● **Exercice proposé A**: Recopiez fidèlement un passage du texte sur l'Internet souverain : commencez aux mots « Les opérateurs devront » et arrêtez-vous après « décisions des opérateurs. ».
● **Exercice proposé B**: Dans le texte sur l'Internet souverain, reprenez sous forme de liste concise le paragraphe qui commence par « Les opérateurs devront non seulement installer », sans perdre ses faits principaux.

Cependant, la loi sur l’ « Internet souverain » de 2019,[2] qui vise à répondre aux menaces étrangères perçues sur le réseau national, donne aux organismes de réglementation la possibilité de couper la connectivité internationale ou des services (notamment les services de cloud) dont l’Internet russe a besoin. Les opérateurs de réseau devront fournir à Roskomnadzor, l’organisme de réglementation[3], les plans des réseaux, les caractéristiques techniques des équipements de communication où des « mesures techniques pour contrer les menaces » (Technical Means of Countering Threats, TMCT) seront mises en place et des informations sur les canaux de communication (nombre, propriétés physiques, débit, charge moyenne et maximale) et les lieux des installations prévues de TMCT.
Les opérateurs devront non seulement installer les TMCT de Roskomnadzor au sein de leurs systèmes et fournir régulièrement des informations sur le routage à l’organisme de réglementation, mais ils devront aussi fournir à Roskomnadzor un accès à distance aux TMCT. Si l’organisme de réglementation considère qu’il existe une menace imminente contre la sécurité du réseau public de communication, il peut utiliser les TMCT pour imposer des modifications du routage du trafic, fermer et réserver des lignes et des canaux de communication, contacter directement les utilisateurs et modifier la configuration des communications. De fait, lorsque Roskomnadzor, de concert avec le ministère des Communications et le service fédéral de sécurité (FSB), déclare une urgence sur les communications, l’organisme de réglementation peut contrôler directement le routage et d’autres décisions des opérateurs.
Les exigences déclaratives comme les mesures d’urgence prévues par la loi de 2019 altéreront inévitablement l’interconnexion et le routage en Russie, et nuiront aux propriétés essentielles du Mode de fonctionnement du réseau Internet.
Quelles propriétés essentielles sont affectées par ces évolutions ?
Propriété essentielle no 1 : une infrastructure ouverte et accessible dotée d’un protocole commun
Le modèle « sans autorisation » de plus petite barrière technique possible à l’entrée ne peut être réalisé qu’en l’absence de barrières techniques superflues pour se connecter à Internet. Cependant, la loi sur l’Internet souverain exige des opérateurs de réseau et des points d’échange Internet (IXP) qu’ils fournissent à l’organisme de réglementation des informations détaillées sur le routage ainsi que d’autres informations commerciales et opérationnelles. Cette exigence va bien au-delà des exigences normales pour l’obtention d’une licence commerciale, car elle implique de communiquer des informations techniques de manière continue. Elle semble exiger au quotidien un processus administratif très lourd pour la connexion à Internet et l’optimisation des modèles de connectivité. Les données requises sont souvent très dynamiques, en perpétuelle évolution en fonction des conditions locales, notamment en cas de modification du routage pour suivre le trajet le plus optimal, de défaillance d’un lien ou de redirection des flux de données via des liens de secours. Le décalage entre ce régime bureaucratique et la nature d’informations de ce type crée une barrière à l’ouverture et à l’accessibilité de l’infrastructure, et risque également d’entraver le processus décisionnel relatif à l’interconnexion, nuisant ainsi à la
propriété essentielle no 3.

● **Données extraites**:

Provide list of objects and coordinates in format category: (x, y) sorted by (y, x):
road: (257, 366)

--

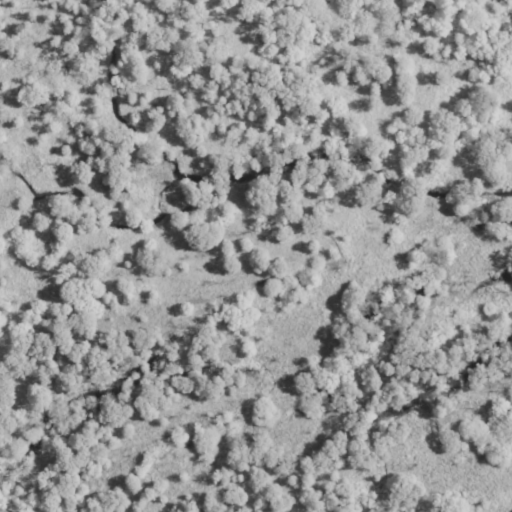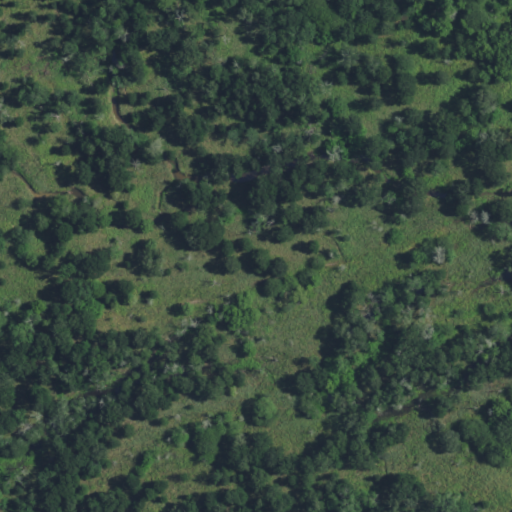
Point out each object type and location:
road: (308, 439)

● **Corrigé A**:
Les opérateurs devront non seulement installer les TMCT de Roskomnadzor au sein de leurs systèmes et fournir régulièrement des informations sur le routage à l’organisme de réglementation, mais ils devront aussi fournir à Roskomnadzor un accès à distance aux TMCT. Si l’organisme de réglementation considère qu’il existe une menace imminente contre la sécurité du réseau public de communication, il peut utiliser les TMCT pour imposer des modifications du routage du trafic, fermer et réserver des lignes et des canaux de communication, contacter directement les utilisateurs et modifier la configuration des communications. De fait, lorsque Roskomnadzor, de concert avec le ministère des Communications et le service fédéral de sécurité (FSB), déclare une urgence sur les communications, l’organisme de réglementation peut contrôler directement le routage et d’autres décisions des opérateurs.

● **Corrigé B**:
- Obligations des opérateurs : installer les TMCT de Roskomnadzor dans leurs systèmes, lui transmettre régulièrement des informations sur le routage et lui donner un accès à distance aux TMCT.
- En cas de menace imminente jugée contre la sécurité du réseau public de communication, Roskomnadzor peut, par les TMCT :
  - imposer des modifications du routage du trafic ;
  - fermer et réserver des lignes et des canaux de communication ;
  - contacter directement les utilisateurs ;
  - modifier la configuration des communications.
- Lorsqu'une urgence sur les communications est déclarée par Roskomnadzor avec le ministère des Communications et le FSB, l'organisme de réglementation peut contrôler directement le routage et d'autres décisions des opérateurs.